**WORK TO BE COMPLETED**: Retype the entire listing below word for word, leaving out the pictures.

**Chart analysis data**:
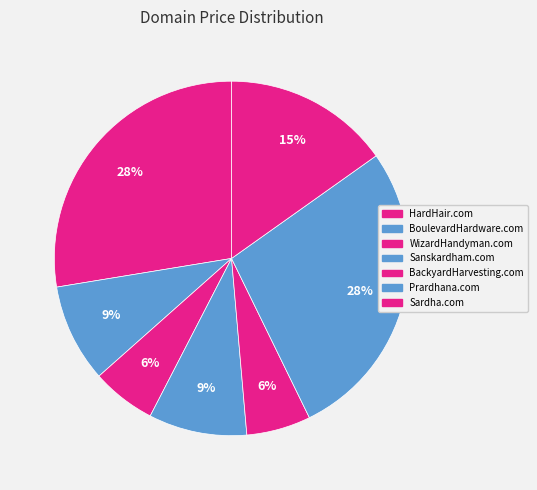

Count the number of slices in the pie.

7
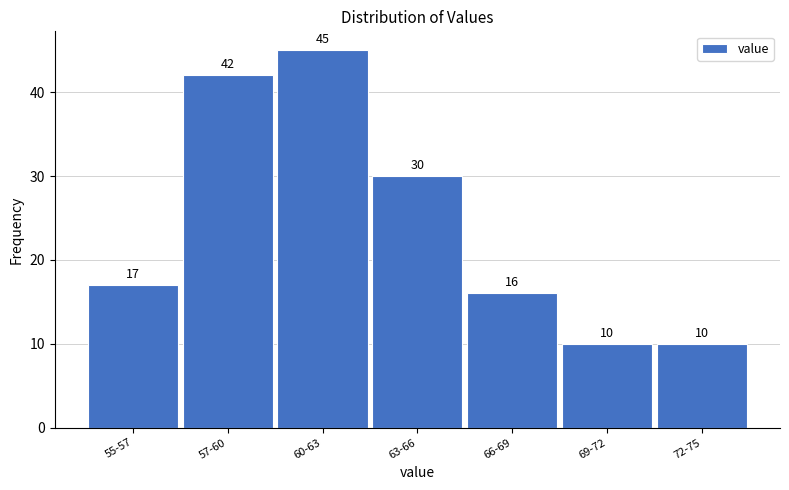

Reading left to right, extract all data points from this chart.

17	42	45	30	16	10	10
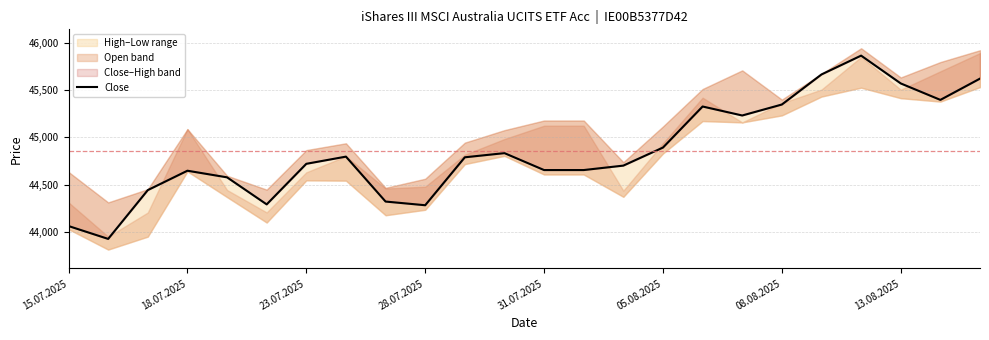

Between 12 and 14, which is larger?

14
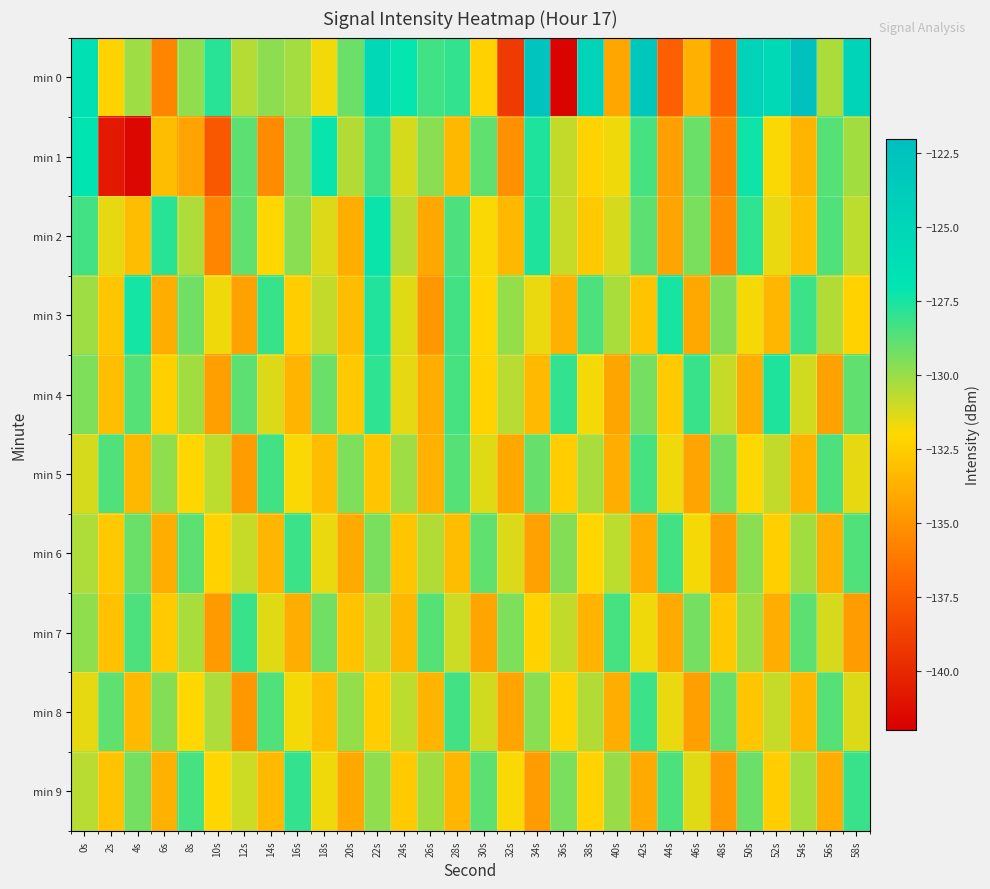

Reading left to right, what are all the values shown in this chart?

min 0: 0s=-126.5	2s=-132.2	4s=-130.1	6s=-135.6	8s=-129.8	10s=-127.8	12s=-130.5	14s=-129.8	16s=-130.2	18s=-131.7	20s=-129.1	22s=-125.3	24s=-127.1	26s=-128.3	28s=-128.0	30s=-132.3	32s=-139.1	34s=-122.6	36s=-141.8	38s=-124.7	40s=-134.1	42s=-123.1	44s=-137.3	46s=-133.7	48s=-137.0	50s=-124.7	52s=-125.5	54s=-122.3	56s=-130.4	58s=-124.8
min 1: 0s=-126.9	2s=-140.7	4s=-141.6	6s=-133.2	8s=-134.3	10s=-137.7	12s=-128.8	14s=-135.4	16s=-129.4	18s=-127.2	20s=-130.5	22s=-128.3	24s=-131.2	26s=-129.7	28s=-133.4	30s=-128.9	32s=-135.1	34s=-127.6	36s=-130.8	38s=-132.2	40s=-131.7	42s=-128.4	44s=-134.5	46s=-129.1	48s=-135.7	50s=-127.3	52s=-131.9	54s=-133.6	56s=-128.7	58s=-130.2
min 2: 0s=-128.3	2s=-131.5	4s=-133.2	6s=-127.8	8s=-130.4	10s=-135.6	12s=-128.9	14s=-132.1	16s=-129.7	18s=-131.3	20s=-133.8	22s=-127.2	24s=-130.6	26s=-134.1	28s=-128.5	30s=-131.9	32s=-133.4	34s=-127.6	36s=-130.9	38s=-132.7	40s=-131.2	42s=-128.8	44s=-134.3	46s=-129.4	48s=-135.2	50s=-127.9	52s=-131.6	54s=-133.1	56s=-128.6	58s=-130.7
min 3: 0s=-130.1	2s=-132.8	4s=-127.4	6s=-133.9	8s=-129.2	10s=-131.7	12s=-134.4	14s=-128.1	16s=-132.5	18s=-130.8	20s=-133.2	22s=-127.7	24s=-131.4	26s=-134.8	28s=-128.3	30s=-132.1	32s=-129.9	34s=-131.6	36s=-133.7	38s=-128.5	40s=-130.3	42s=-132.9	44s=-127.5	46s=-134.1	48s=-129.6	50s=-131.8	52s=-133.5	54s=-128.2	56s=-130.5	58s=-132.3
min 4: 0s=-129.5	2s=-133.1	4s=-128.7	6s=-132.4	8s=-130.2	10s=-134.5	12s=-128.8	14s=-131.3	16s=-133.6	18s=-129.1	20s=-132.7	22s=-127.9	24s=-131.5	26s=-133.9	28s=-128.4	30s=-132.2	32s=-130.6	34s=-133.3	36s=-128.0	38s=-131.8	40s=-134.2	42s=-129.3	44s=-132.6	46s=-128.1	48s=-130.9	50s=-133.8	52s=-127.6	54s=-131.1	56s=-134.4	58s=-128.9
min 5: 0s=-131.2	2s=-128.6	4s=-133.4	6s=-129.8	8s=-132.1	10s=-130.7	12s=-134.6	14s=-128.3	16s=-131.9	18s=-133.2	20s=-129.5	22s=-132.8	24s=-130.1	26s=-133.7	28s=-128.7	30s=-131.4	32s=-134.1	34s=-129.0	36s=-132.5	38s=-130.3	40s=-133.9	42s=-128.4	44s=-131.7	46s=-134.3	48s=-129.2	50s=-132.0	52s=-130.8	54s=-133.6	56s=-128.5	58s=-131.5
min 6: 0s=-130.4	2s=-132.7	4s=-129.1	6s=-133.8	8s=-128.8	10s=-132.3	12s=-130.9	14s=-133.5	16s=-128.2	18s=-131.6	20s=-134.0	22s=-129.4	24s=-132.8	26s=-130.5	28s=-133.2	30s=-128.9	32s=-131.3	34s=-134.4	36s=-129.6	38s=-132.1	40s=-130.7	42s=-133.9	44s=-128.3	46s=-131.8	48s=-134.5	50s=-129.7	52s=-132.4	54s=-130.2	56s=-133.7	58s=-128.6
min 7: 0s=-129.8	2s=-133.0	4s=-128.5	6s=-132.6	8s=-130.3	10s=-134.7	12s=-128.1	14s=-131.4	16s=-133.8	18s=-129.2	20s=-132.9	22s=-130.6	24s=-133.4	26s=-128.7	28s=-131.0	30s=-134.2	32s=-129.5	34s=-132.3	36s=-130.8	38s=-133.6	40s=-128.4	42s=-131.7	44s=-134.0	46s=-129.3	48s=-132.7	50s=-130.1	52s=-133.9	54s=-128.8	56s=-131.2	58s=-134.6
min 8: 0s=-131.5	2s=-128.9	4s=-133.3	6s=-129.6	8s=-132.0	10s=-130.4	12s=-134.8	14s=-128.6	16s=-131.8	18s=-133.1	20s=-129.9	22s=-132.5	24s=-130.7	26s=-133.6	28s=-128.3	30s=-131.1	32s=-134.3	34s=-129.7	36s=-132.2	38s=-130.5	40s=-133.8	42s=-128.2	44s=-131.6	46s=-134.5	48s=-129.0	50s=-132.8	52s=-130.9	54s=-133.4	56s=-128.7	58s=-131.3
min 9: 0s=-130.6	2s=-132.9	4s=-129.3	6s=-133.7	8s=-128.4	10s=-132.1	12s=-131.0	14s=-133.3	16s=-128.0	18s=-131.7	20s=-134.1	22s=-129.8	24s=-132.6	26s=-130.2	28s=-133.5	30s=-128.8	32s=-131.9	34s=-134.6	36s=-129.4	38s=-132.3	40s=-130.0	42s=-134.0	44s=-128.5	46s=-131.4	48s=-134.7	50s=-129.1	52s=-132.5	54s=-130.3	56s=-133.8	58s=-128.1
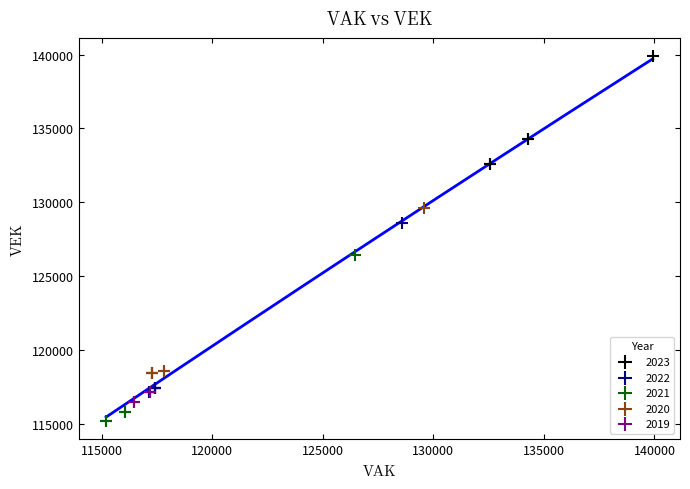

Which series reaches the maximum Y coordinate?

2023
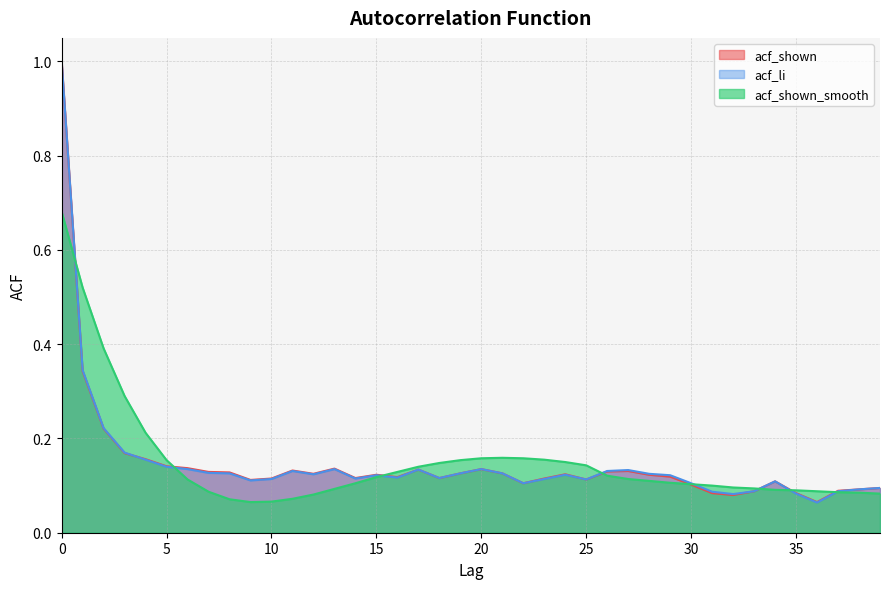

Which category has the lowest value across all series?

36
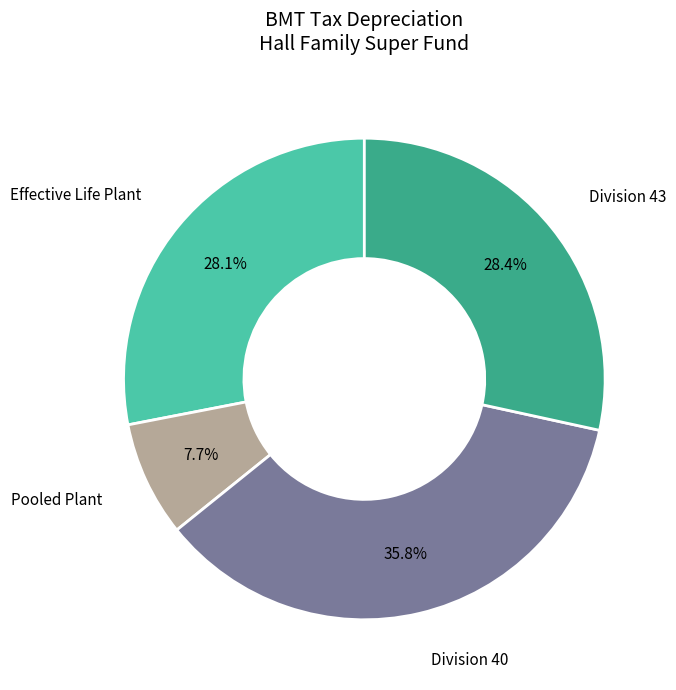

Between Pooled Plant and Division 40, which is larger?

Division 40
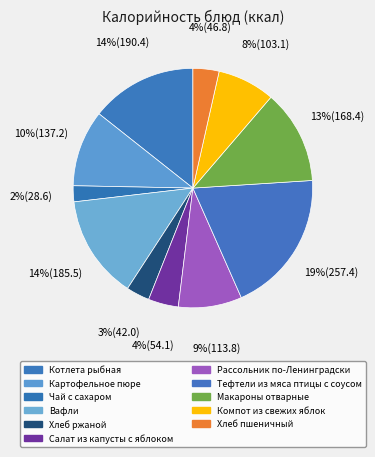

True or false: Хлеб ржаной accounts for 1% of the total.

False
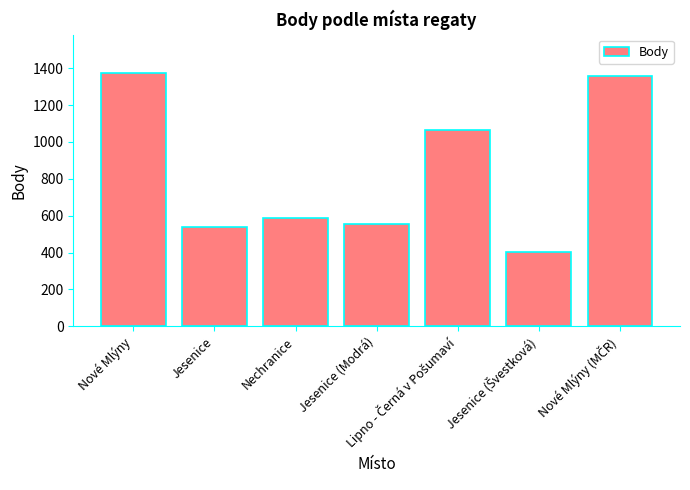

What is the label of the 6th bar from the right?

Jesenice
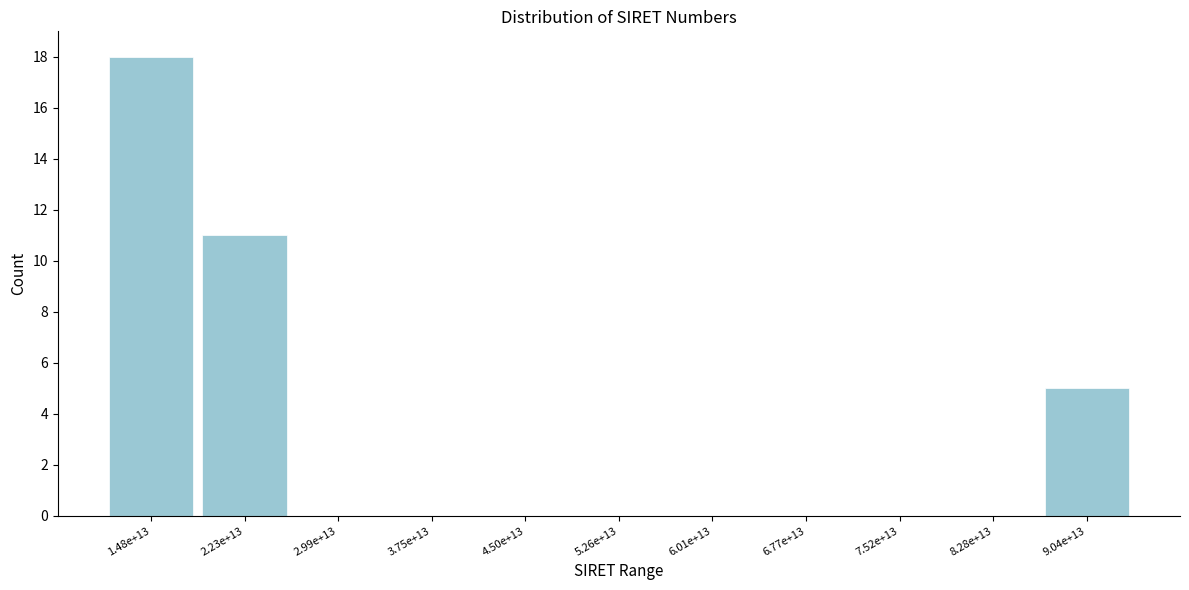

The value at 8.28e+13 is 0. True or false?

True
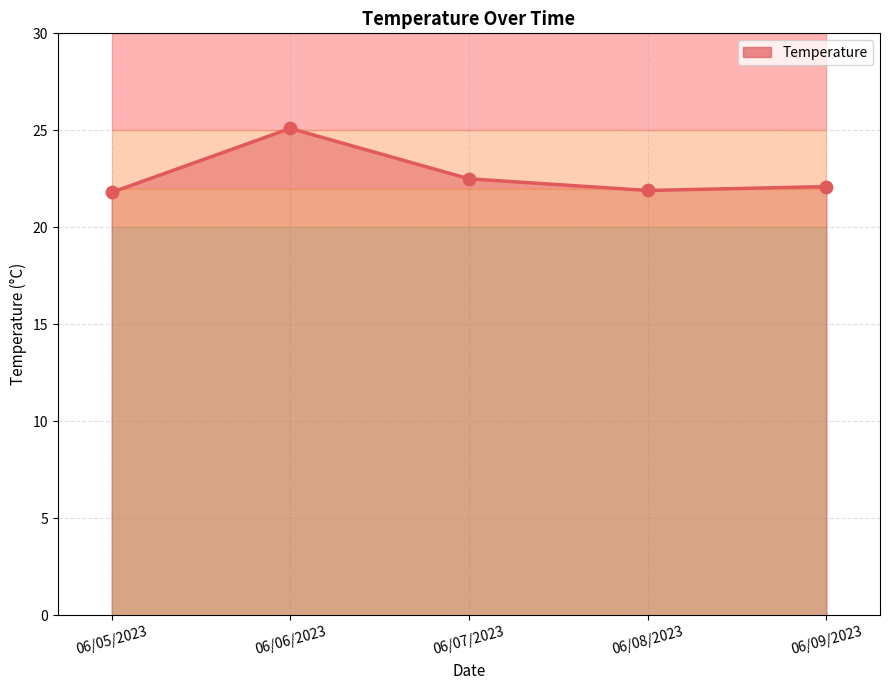

What is the ratio of the value at 06/07/2023 to the value at 06/08/2023?

1.0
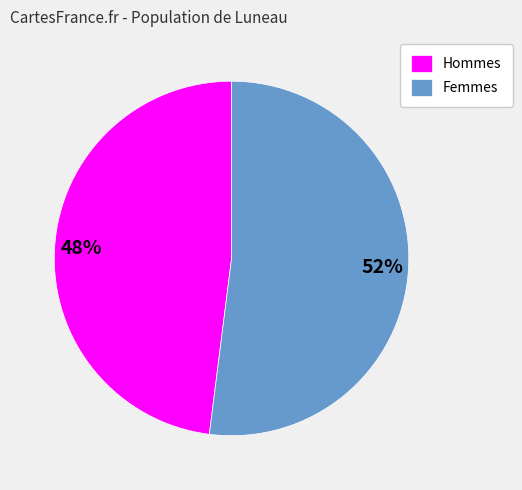

True or false: Hommes accounts for 48% of the total.

True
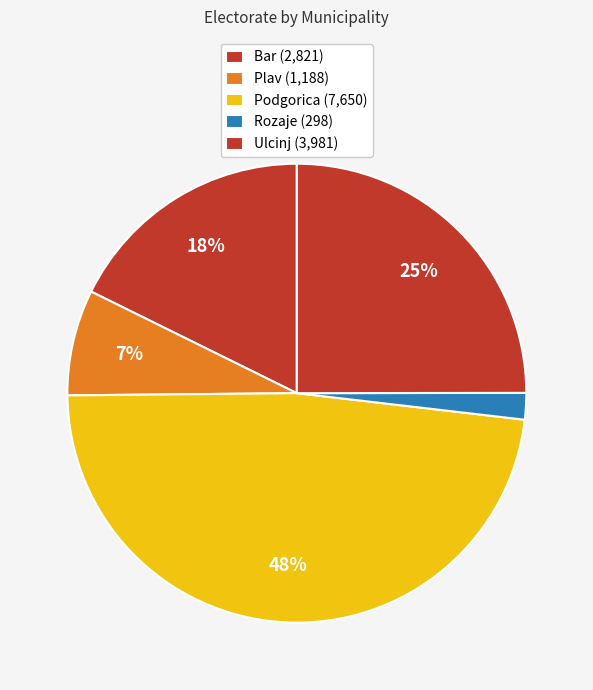

Count the number of slices in the pie.

5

**EXERCISE SOLUTION**:
Count the number of slices in the pie.

7

Reading left to right, extract all data points from this chart.

17	42	45	30	16	10	10

Between 12 and 14, which is larger?

14

Reading left to right, what are all the values shown in this chart?

min 0: 0s=-126.5	2s=-132.2	4s=-130.1	6s=-135.6	8s=-129.8	10s=-127.8	12s=-130.5	14s=-129.8	16s=-130.2	18s=-131.7	20s=-129.1	22s=-125.3	24s=-127.1	26s=-128.3	28s=-128.0	30s=-132.3	32s=-139.1	34s=-122.6	36s=-141.8	38s=-124.7	40s=-134.1	42s=-123.1	44s=-137.3	46s=-133.7	48s=-137.0	50s=-124.7	52s=-125.5	54s=-122.3	56s=-130.4	58s=-124.8
min 1: 0s=-126.9	2s=-140.7	4s=-141.6	6s=-133.2	8s=-134.3	10s=-137.7	12s=-128.8	14s=-135.4	16s=-129.4	18s=-127.2	20s=-130.5	22s=-128.3	24s=-131.2	26s=-129.7	28s=-133.4	30s=-128.9	32s=-135.1	34s=-127.6	36s=-130.8	38s=-132.2	40s=-131.7	42s=-128.4	44s=-134.5	46s=-129.1	48s=-135.7	50s=-127.3	52s=-131.9	54s=-133.6	56s=-128.7	58s=-130.2
min 2: 0s=-128.3	2s=-131.5	4s=-133.2	6s=-127.8	8s=-130.4	10s=-135.6	12s=-128.9	14s=-132.1	16s=-129.7	18s=-131.3	20s=-133.8	22s=-127.2	24s=-130.6	26s=-134.1	28s=-128.5	30s=-131.9	32s=-133.4	34s=-127.6	36s=-130.9	38s=-132.7	40s=-131.2	42s=-128.8	44s=-134.3	46s=-129.4	48s=-135.2	50s=-127.9	52s=-131.6	54s=-133.1	56s=-128.6	58s=-130.7
min 3: 0s=-130.1	2s=-132.8	4s=-127.4	6s=-133.9	8s=-129.2	10s=-131.7	12s=-134.4	14s=-128.1	16s=-132.5	18s=-130.8	20s=-133.2	22s=-127.7	24s=-131.4	26s=-134.8	28s=-128.3	30s=-132.1	32s=-129.9	34s=-131.6	36s=-133.7	38s=-128.5	40s=-130.3	42s=-132.9	44s=-127.5	46s=-134.1	48s=-129.6	50s=-131.8	52s=-133.5	54s=-128.2	56s=-130.5	58s=-132.3
min 4: 0s=-129.5	2s=-133.1	4s=-128.7	6s=-132.4	8s=-130.2	10s=-134.5	12s=-128.8	14s=-131.3	16s=-133.6	18s=-129.1	20s=-132.7	22s=-127.9	24s=-131.5	26s=-133.9	28s=-128.4	30s=-132.2	32s=-130.6	34s=-133.3	36s=-128.0	38s=-131.8	40s=-134.2	42s=-129.3	44s=-132.6	46s=-128.1	48s=-130.9	50s=-133.8	52s=-127.6	54s=-131.1	56s=-134.4	58s=-128.9
min 5: 0s=-131.2	2s=-128.6	4s=-133.4	6s=-129.8	8s=-132.1	10s=-130.7	12s=-134.6	14s=-128.3	16s=-131.9	18s=-133.2	20s=-129.5	22s=-132.8	24s=-130.1	26s=-133.7	28s=-128.7	30s=-131.4	32s=-134.1	34s=-129.0	36s=-132.5	38s=-130.3	40s=-133.9	42s=-128.4	44s=-131.7	46s=-134.3	48s=-129.2	50s=-132.0	52s=-130.8	54s=-133.6	56s=-128.5	58s=-131.5
min 6: 0s=-130.4	2s=-132.7	4s=-129.1	6s=-133.8	8s=-128.8	10s=-132.3	12s=-130.9	14s=-133.5	16s=-128.2	18s=-131.6	20s=-134.0	22s=-129.4	24s=-132.8	26s=-130.5	28s=-133.2	30s=-128.9	32s=-131.3	34s=-134.4	36s=-129.6	38s=-132.1	40s=-130.7	42s=-133.9	44s=-128.3	46s=-131.8	48s=-134.5	50s=-129.7	52s=-132.4	54s=-130.2	56s=-133.7	58s=-128.6
min 7: 0s=-129.8	2s=-133.0	4s=-128.5	6s=-132.6	8s=-130.3	10s=-134.7	12s=-128.1	14s=-131.4	16s=-133.8	18s=-129.2	20s=-132.9	22s=-130.6	24s=-133.4	26s=-128.7	28s=-131.0	30s=-134.2	32s=-129.5	34s=-132.3	36s=-130.8	38s=-133.6	40s=-128.4	42s=-131.7	44s=-134.0	46s=-129.3	48s=-132.7	50s=-130.1	52s=-133.9	54s=-128.8	56s=-131.2	58s=-134.6
min 8: 0s=-131.5	2s=-128.9	4s=-133.3	6s=-129.6	8s=-132.0	10s=-130.4	12s=-134.8	14s=-128.6	16s=-131.8	18s=-133.1	20s=-129.9	22s=-132.5	24s=-130.7	26s=-133.6	28s=-128.3	30s=-131.1	32s=-134.3	34s=-129.7	36s=-132.2	38s=-130.5	40s=-133.8	42s=-128.2	44s=-131.6	46s=-134.5	48s=-129.0	50s=-132.8	52s=-130.9	54s=-133.4	56s=-128.7	58s=-131.3
min 9: 0s=-130.6	2s=-132.9	4s=-129.3	6s=-133.7	8s=-128.4	10s=-132.1	12s=-131.0	14s=-133.3	16s=-128.0	18s=-131.7	20s=-134.1	22s=-129.8	24s=-132.6	26s=-130.2	28s=-133.5	30s=-128.8	32s=-131.9	34s=-134.6	36s=-129.4	38s=-132.3	40s=-130.0	42s=-134.0	44s=-128.5	46s=-131.4	48s=-134.7	50s=-129.1	52s=-132.5	54s=-130.3	56s=-133.8	58s=-128.1

Which series reaches the maximum Y coordinate?

2023

Which category has the lowest value across all series?

36

Between Pooled Plant and Division 40, which is larger?

Division 40

True or false: Хлеб ржаной accounts for 1% of the total.

False

What is the label of the 6th bar from the right?

Jesenice

The value at 8.28e+13 is 0. True or false?

True

What is the ratio of the value at 06/07/2023 to the value at 06/08/2023?

1.0

True or false: Hommes accounts for 48% of the total.

True

Count the number of slices in the pie.

5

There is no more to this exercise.